As engaging as Gurba is as a writer, readers may find the first half of Mean to be rather disjointed. The narrative experimentally shifts between lengthy prose passages and brief vignettes, between shape poetry and reproductions of official statistics. The chapters do not always speak to each other, the flow disrupted by unexpected tonal shifts or time jumps. This apparent incoherence is magnified by Sophia’s disappearance from Gurba’s story, which begs the question: why write about Sophia in the first place? The long-awaited answer comes in a chapter past midway of the book. The chapter title “I Wandered Lonely as a Dissociated Cloud” is a heartrending play on the opening line of Wordsworth’s “Daffodils.” Unlike the speaker of Wordsworth's poem, whose carefree tone matches his encounter with beauty in the world, Gurba's meeting with reality is an unpleasant one.

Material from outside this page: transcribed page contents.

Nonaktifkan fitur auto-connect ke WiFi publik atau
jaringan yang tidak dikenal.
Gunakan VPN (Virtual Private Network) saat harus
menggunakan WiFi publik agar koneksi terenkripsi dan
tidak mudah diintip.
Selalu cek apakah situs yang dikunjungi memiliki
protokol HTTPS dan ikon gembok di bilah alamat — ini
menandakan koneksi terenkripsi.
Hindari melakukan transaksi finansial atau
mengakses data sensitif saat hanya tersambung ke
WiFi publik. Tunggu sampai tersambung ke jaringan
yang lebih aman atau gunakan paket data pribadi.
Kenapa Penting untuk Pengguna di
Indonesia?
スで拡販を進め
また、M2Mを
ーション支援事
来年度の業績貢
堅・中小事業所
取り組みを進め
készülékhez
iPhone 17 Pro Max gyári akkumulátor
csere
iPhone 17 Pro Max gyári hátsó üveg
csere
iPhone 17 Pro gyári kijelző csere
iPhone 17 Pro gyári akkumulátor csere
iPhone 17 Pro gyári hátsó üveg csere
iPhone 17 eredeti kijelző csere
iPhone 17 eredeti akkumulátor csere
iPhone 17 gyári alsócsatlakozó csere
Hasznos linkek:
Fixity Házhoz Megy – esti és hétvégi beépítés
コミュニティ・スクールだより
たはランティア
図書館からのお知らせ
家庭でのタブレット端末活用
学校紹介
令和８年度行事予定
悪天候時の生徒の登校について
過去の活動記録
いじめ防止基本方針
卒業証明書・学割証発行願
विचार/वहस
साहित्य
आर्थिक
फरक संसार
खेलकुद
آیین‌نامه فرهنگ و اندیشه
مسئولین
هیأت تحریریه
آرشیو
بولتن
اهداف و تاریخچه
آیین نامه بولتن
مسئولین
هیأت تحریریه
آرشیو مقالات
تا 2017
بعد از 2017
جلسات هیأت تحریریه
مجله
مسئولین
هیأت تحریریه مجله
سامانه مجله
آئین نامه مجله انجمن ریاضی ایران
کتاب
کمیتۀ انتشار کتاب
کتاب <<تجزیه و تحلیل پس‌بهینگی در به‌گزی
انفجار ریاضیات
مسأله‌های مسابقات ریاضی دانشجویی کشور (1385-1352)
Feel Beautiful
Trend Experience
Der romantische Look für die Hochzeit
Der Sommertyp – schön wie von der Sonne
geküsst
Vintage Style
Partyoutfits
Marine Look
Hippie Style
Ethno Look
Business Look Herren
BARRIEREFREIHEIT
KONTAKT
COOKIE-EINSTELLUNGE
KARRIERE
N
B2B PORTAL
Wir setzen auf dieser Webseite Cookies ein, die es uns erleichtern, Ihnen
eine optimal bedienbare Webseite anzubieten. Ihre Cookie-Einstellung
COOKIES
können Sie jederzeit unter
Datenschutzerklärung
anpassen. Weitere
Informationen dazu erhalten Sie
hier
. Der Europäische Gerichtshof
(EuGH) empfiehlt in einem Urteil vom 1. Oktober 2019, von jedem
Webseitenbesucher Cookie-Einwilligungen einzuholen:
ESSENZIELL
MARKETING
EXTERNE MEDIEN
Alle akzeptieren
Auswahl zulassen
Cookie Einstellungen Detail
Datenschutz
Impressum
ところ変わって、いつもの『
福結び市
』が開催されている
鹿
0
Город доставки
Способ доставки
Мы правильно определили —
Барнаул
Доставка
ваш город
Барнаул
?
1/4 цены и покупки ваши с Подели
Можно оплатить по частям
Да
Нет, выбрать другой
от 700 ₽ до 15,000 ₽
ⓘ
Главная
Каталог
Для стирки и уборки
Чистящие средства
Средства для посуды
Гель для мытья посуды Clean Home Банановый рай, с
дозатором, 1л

It turns out that the overall disjointedness of the book is in fact symptomatic of the underlying trauma of sexual assault—Gurba reveals that she too was raped. As the rest of the memoir unfolds, the truth comes together: the man who assaulted Gurba is the same man who raped and murdered Sophia. Strikingly, even this recount of violence and its aftermath is interwoven with bouts of dark humor, such as being absurdly horrified about being in her period underwear during the assault. Moreover, as Gurba waited for the arrest of her rapist, she recalls that “two ideas swam circles around each other like sharks in the aquarium of [her] skull,” which points to the fundamental incongruity of experiencing, processing, and articulating trauma.

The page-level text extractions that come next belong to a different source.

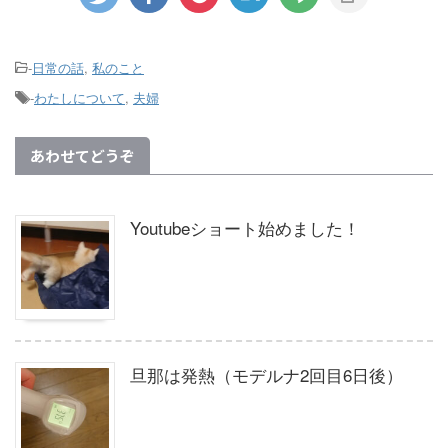
-
日常の話
,
私のこと
-
わたしについて
,
夫婦
あわせてどうぞ
Youtubeショート始めました！
旦那は発熱（モデルナ2回目6日後）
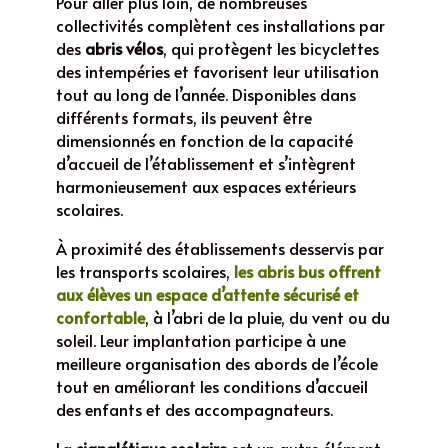
Pour aller plus loin, de nombreuses
collectivités complètent ces installations par
des
abris vélos
, qui protègent les bicyclettes
des intempéries et favorisent leur utilisation
tout au long de l’année. Disponibles dans
différents formats, ils peuvent être
dimensionnés en fonction de la capacité
d’accueil de l’établissement et s’intègrent
harmonieusement aux espaces extérieurs
scolaires.
À proximité des établissements desservis par
les transports scolaires,
les
abris bus
offrent
aux élèves un espace d’attente sécurisé et
confortable
, à l’abri de la pluie, du vent ou du
soleil. Leur implantation participe à une
meilleure organisation des abords de l’école
tout en améliorant les conditions d’accueil
des enfants et des accompagnateurs.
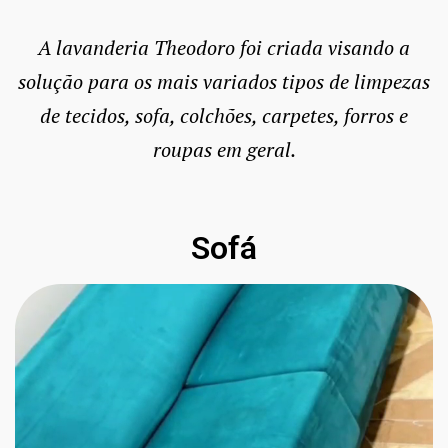
A lavanderia Theodoro foi criada visando a
solução para os mais variados tipos de limpezas
de tecidos, sofa, colchões, carpetes, forros e
roupas em geral.
Sofá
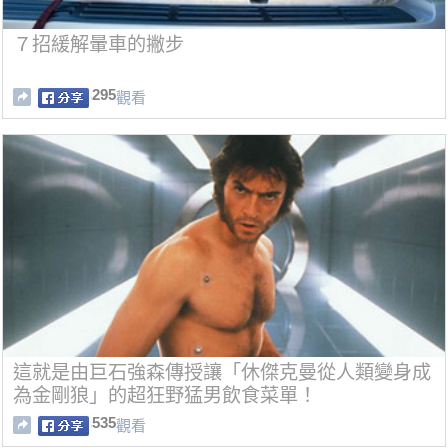
７招緩解暈車的撇步
295
觀看
這就是由巨石強森傳授讓「休傑克曼從人類變身成
為金剛狼」的超狂野猛男飲食菜單！
535
觀看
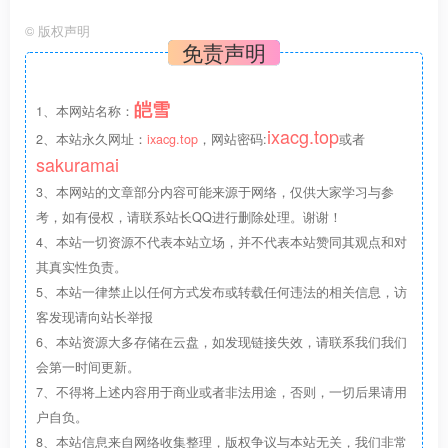
6. 增加播放地址AES加密功能，配合播放器插件使用，支持
©
版权声明
加密M3U8或MP4
免责声明
7. 增加注册赠送VIP天数功能，后台可自行设置赠送多少天
皑雪
1、本网站名称：
或无赠送，与注册赠送积分互不影响
ixacg.top
2、本站永久网址：
ixacg.top
，网站密码:
或者
sakuramai
10. 卡密充值修改字段，不需要再输入卡号+卡密的方式进行
3、本网站的文章部分内容可能来源于网络，仅供大家学习与参
充值，只需要卡号即可充值，卡密兑换后直接升级至VIP
考，如有侵权，请联系站长QQ进行删除处理。谢谢！
4、本站一切资源不代表本站立场，并不代表本站赞同其观点和对
11. 模板整体弹窗提示更换，使用更好美观的layer弹窗提示
其真实性负责。
5、本站一律禁止以任何方式发布或转载任何违法的相关信息，访
12. 可添加播放前广告
客发现请向站长举报
6、本站资源大多存储在云盘，如发现链接失效，请联系我们我们
13. 可添加播放器暂停广告
会第一时间更新。
7、不得将上述内容用于商业或者非法用途，否则，一切后果请用
14. 可添加播放器右上角水印
户自负。
8、本站信息来自网络收集整理，版权争议与本站无关，我们非常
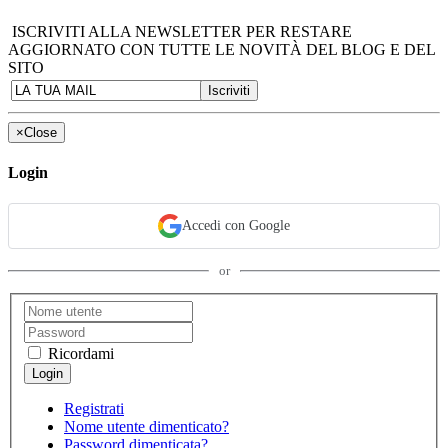
ISCRIVITI ALLA NEWSLETTER PER RESTARE
AGGIORNATO CON TUTTE LE NOVITÀ DEL BLOG E DEL
SITO
×
Close
Login
Accedi con Google
or
Ricordami
Registrati
Nome utente dimenticato?
Password dimenticata?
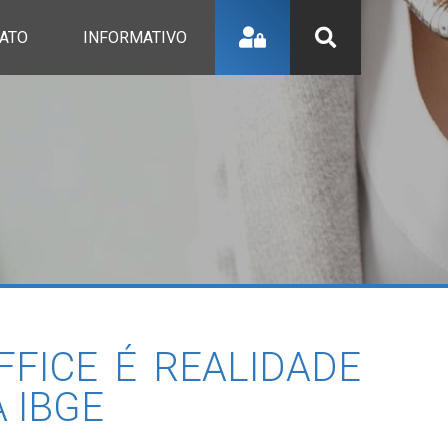
ATO
INFORMATIVO
FICE É REALIDADE
A IBGE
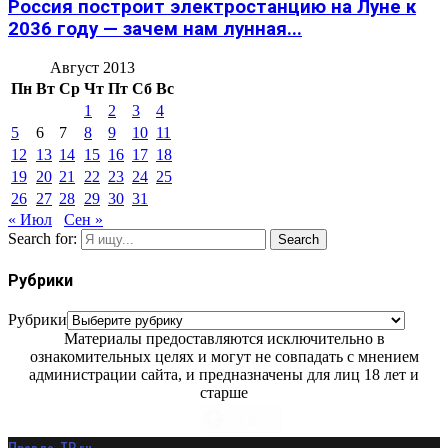
Россия построит электростанцию на Луне к
2036 году — зачем нам лунная...
Август 2013
Пн
Вт
Ср
Чт
Пт
Сб
Вс
1
2
3
4
5
6
7
8
9
10
11
12
13
14
15
16
17
18
19
20
21
22
23
24
25
26
27
28
29
30
31
« Июл
Сен »
Search for:
Search
Рубрики
Рубрики
Материалы предоставляются исключительно в
ознакомительных целях и могут не совпадать с мнением
администрации сайта, и предназначены для лиц 18 лет и
старше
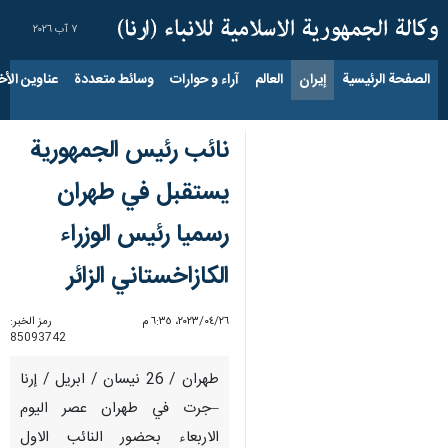
٧ آب ٢٠٢٦
الصفحة الرئيسية
إيران
العالم
آراء و حوارات
وسائط متعددة
عناوين الأخب
نائب رئيس الجمهورية
يستقبل في طهران
رسميا رئيس الوزراء
الكازاخستاني الزائر
٢٦‏/٠٤‏/٢٠٢٣، ٦:٣٥ م
رمز الخبر:
85093742
طهران / 26 نيسان / ابريل / إرنا
–جرت في طهران عصر اليوم
الاربعاء بحضور النائب الاول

With this revelation, it becomes clear that at the heart of Mean is an agonizing sense of survivor’s guilt: “I’m not glad you’re dead, but I’m glad I’m alive.” In the very first chapter, Gurba establishes that “Guilt is a ghost." It has clung onto her through time, repeatedly reminding her that she is alive whereas Sophia is dead. They lived parallel lives, two young Mexican women in the USA, Sophia 25 and Myriam 19, up until Sophia was “touched to death” by a man, and reduced to “a transient,” a mere ghost. At the same time, Gurba’s guilt presumably stems from what sets them apart as well: her middle-class upbringing, her access to education, and her ability to publish a full-length memoir in English. There is undeniable privilege in even being able to tell her story, a privilege that is governed by factors beyond the mere fact of her chance survival.

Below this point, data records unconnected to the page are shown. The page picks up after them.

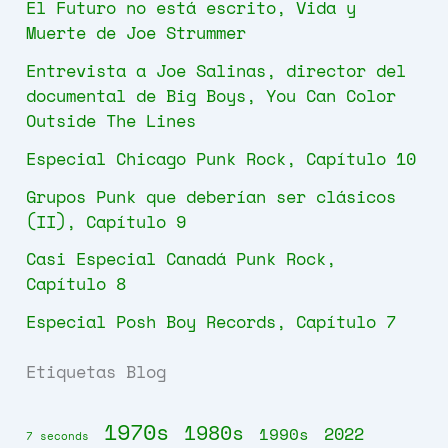
El Futuro no está escrito, Vida y
Muerte de Joe Strummer
Entrevista a Joe Salinas, director del
documental de Big Boys, You Can Color
Outside The Lines
Especial Chicago Punk Rock, Capítulo 10
Grupos Punk que deberían ser clásicos
(II), Capítulo 9
Casi Especial Canadá Punk Rock,
Capítulo 8
Especial Posh Boy Records, Capítulo 7
Etiquetas Blog
1970s
1980s
2022
1990s
7 seconds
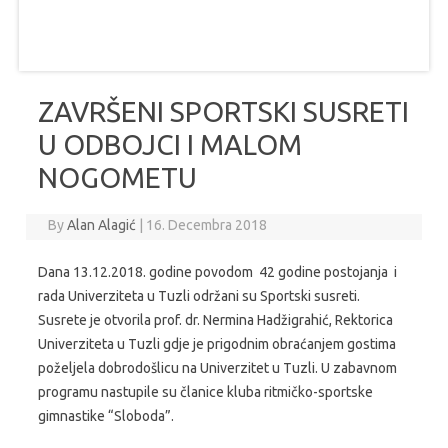
ZAVRŠENI SPORTSKI SUSRETI
U ODBOJCI I MALOM
NOGOMETU
By
Alan Alagić
|
16. Decembra 2018
Dana 13.12.2018. godine povodom 42 godine postojanja i
rada Univerziteta u Tuzli održani su Sportski susreti.
Susrete je otvorila prof. dr. Nermina Hadžigrahić, Rektorica
Univerziteta u Tuzli gdje je prigodnim obraćanjem gostima
poželjela dobrodošlicu na Univerzitet u Tuzli. U zabavnom
programu nastupile su članice kluba ritmičko-sportske
gimnastike “Sloboda”.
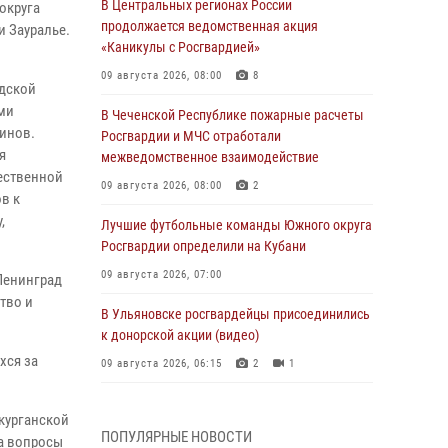
В Центральных регионах России
округа
продолжается ведомственная акция
 Зауралье.
«Каникулы с Росгвардией»
09 августа 2026, 08:00
8
одской
ми
В Чеченской Республике пожарные расчеты
инов.
Росгвардии и МЧС отработали
я
межведомственное взаимодействие
ественной
09 августа 2026, 08:00
2
в к
,
Лучшие футбольные команды Южного округа
Росгвардии определили на Кубани
09 августа 2026, 07:00
Ленинград
тво и
В Ульяновске росгвардейцы присоединились
к донорской акции (видео)
хся за
09 августа 2026, 06:15
2
1
В регионах Урала бойцам Росгвардии в зону
курганской
СВО передали свежие тиражи газет
ПОПУЛЯРНЫЕ НОВОСТИ
а вопросы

Yet, it must be acknowledged that Gurba never uses that privilege to write Sophia’s story for her. Sophia is written intermittently into the memoir because she has to be, because the vile actions of one man back in 1996 caused their narratives to become irrefutably intertwined, because Tommy Lee Martinez, Jr.’s deliberate choice to be a “special kind of mean” led Gurba to be haunted by the late Sophia for years. It would therefore be cruel to paint Gurba as anything other than a woman trying to come to terms with the trauma and guilt that was forcibly inflicted upon her.

At the end of her memoir, Gurba does not feign optimism nor offer any form of consolation. Instead, she rightly stresses that sexual assault of women by men is pervasive, if not perpetual, and points to the astounding number of women who have and will continue to lose their lives to it—“Somewhere on this planet, a man is touching a woman to death. Somewhere on this planet, a man is about to touch a woman to death.” Whether they like it or not, the reader too leaves the text haunted by its various ghosts: Sophia, Black Dahlia, and even young Gurba, the then-19-year-old who decided not to testify against Martinez but later provided the rawest testimony she could muster through this memoir. Ultimately Mean reminds us that in a world of recurrent cruelty, it is our duty to allow these ghosts to haunt us, to readily confront the truth about violence against women and, most of all, to be brutally honest, even mean, when speaking up about it.


Prasanthi Ram is a PhD candidate for Creative Writing at Nanyang Technological University of Singapore. Her interests lie in South Asian literature, feminism(s) and popular culture. She is currently working on her debut collection of short stories that explores the Tamil Brahmin community in Singapore.